[Task to carry out] Skipping all images, output the listing word for word.

[Input data]
————

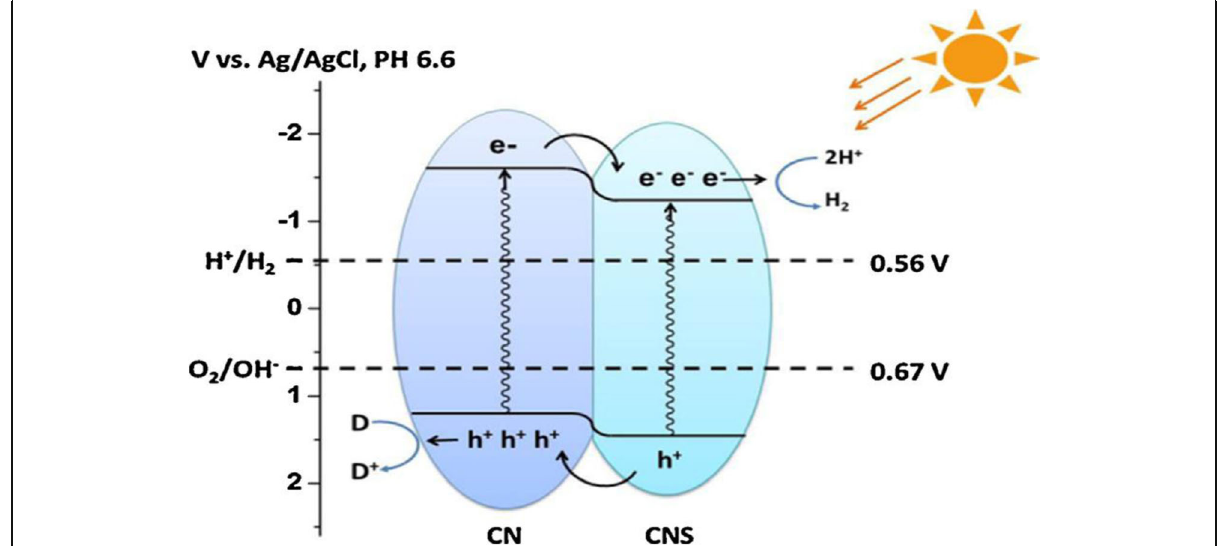
Fig. 2 Schematic illustration of organic heterojunction formed between g-C3N4 and S-doped g-C3N4. Reproduced from Ref. [115]. Copyright 2015.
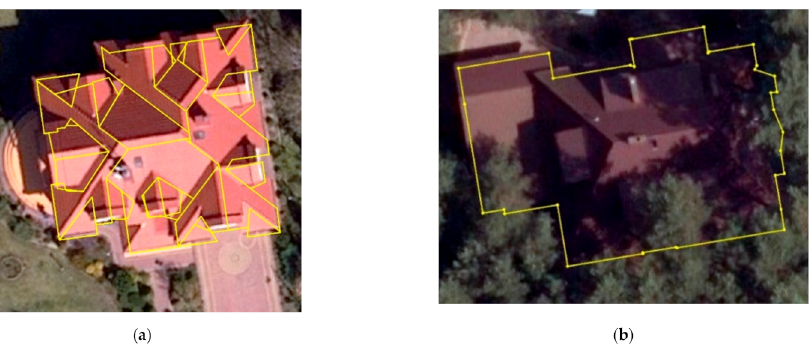
Figure 9. Buildings’ rooftop polygons hampered by: ( a ) complex, multi-slope roof; ( b ) vegetation cover.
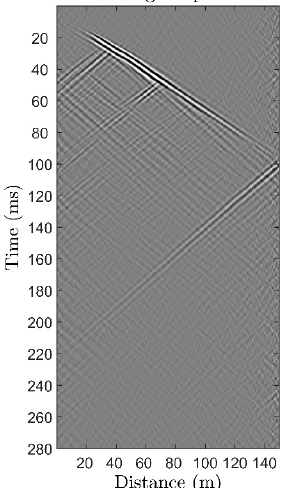
Figure 8. The result of ZVSP using the proposed DAS with averaging over 3600 acoustic impacts. The waveform was f-k-filtered to remove hydroacoustic waves and environmental noise.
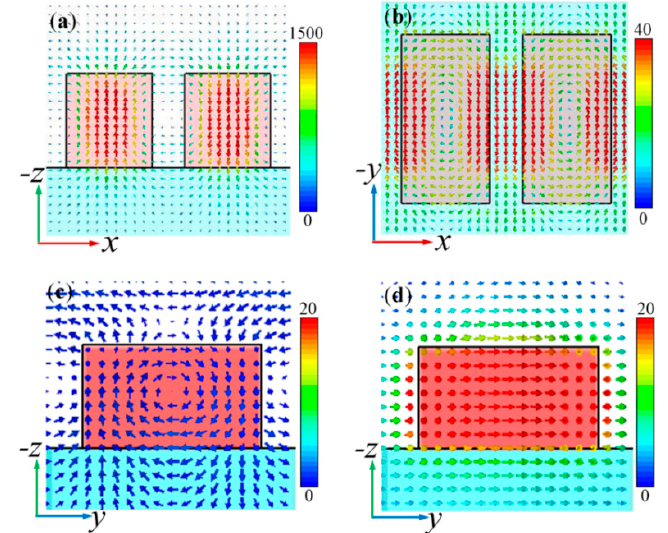
Figure 4. ( a ) Magnetic field profile in the x – z plane at y = 0 nm, and ( b ) electric field profile in the x – y mid-plane at the EIT peak. ( c ) and ( d ) correspond to electric field profiles in the y – z plane at x = 200 nm at the right dip of the EIT and at the EIT peak, respectively. The color scales represent the corresponding field enhancement.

————

[Written response]
Fig. 2 Schematic illustration of organic heterojunction formed between g-C3N4 and S-doped g-C3N4. Reproduced from Ref. [115]. Copyright 2015.
Figure 9. Buildings’ rooftop polygons hampered by: ( a ) complex, multi-slope roof; ( b ) vegetation cover.
Figure 8. The result of ZVSP using the proposed DAS with averaging over 3600 acoustic impacts. The waveform was f-k-filtered to remove hydroacoustic waves and environmental noise.
Figure 4. ( a ) Magnetic field profile in the x – z plane at y = 0 nm, and ( b ) electric field profile in the x – y mid-plane at the EIT peak. ( c ) and ( d ) correspond to electric field profiles in the y – z plane at x = 200 nm at the right dip of the EIT and at the EIT peak, respectively. The color scales represent the corresponding field enhancement.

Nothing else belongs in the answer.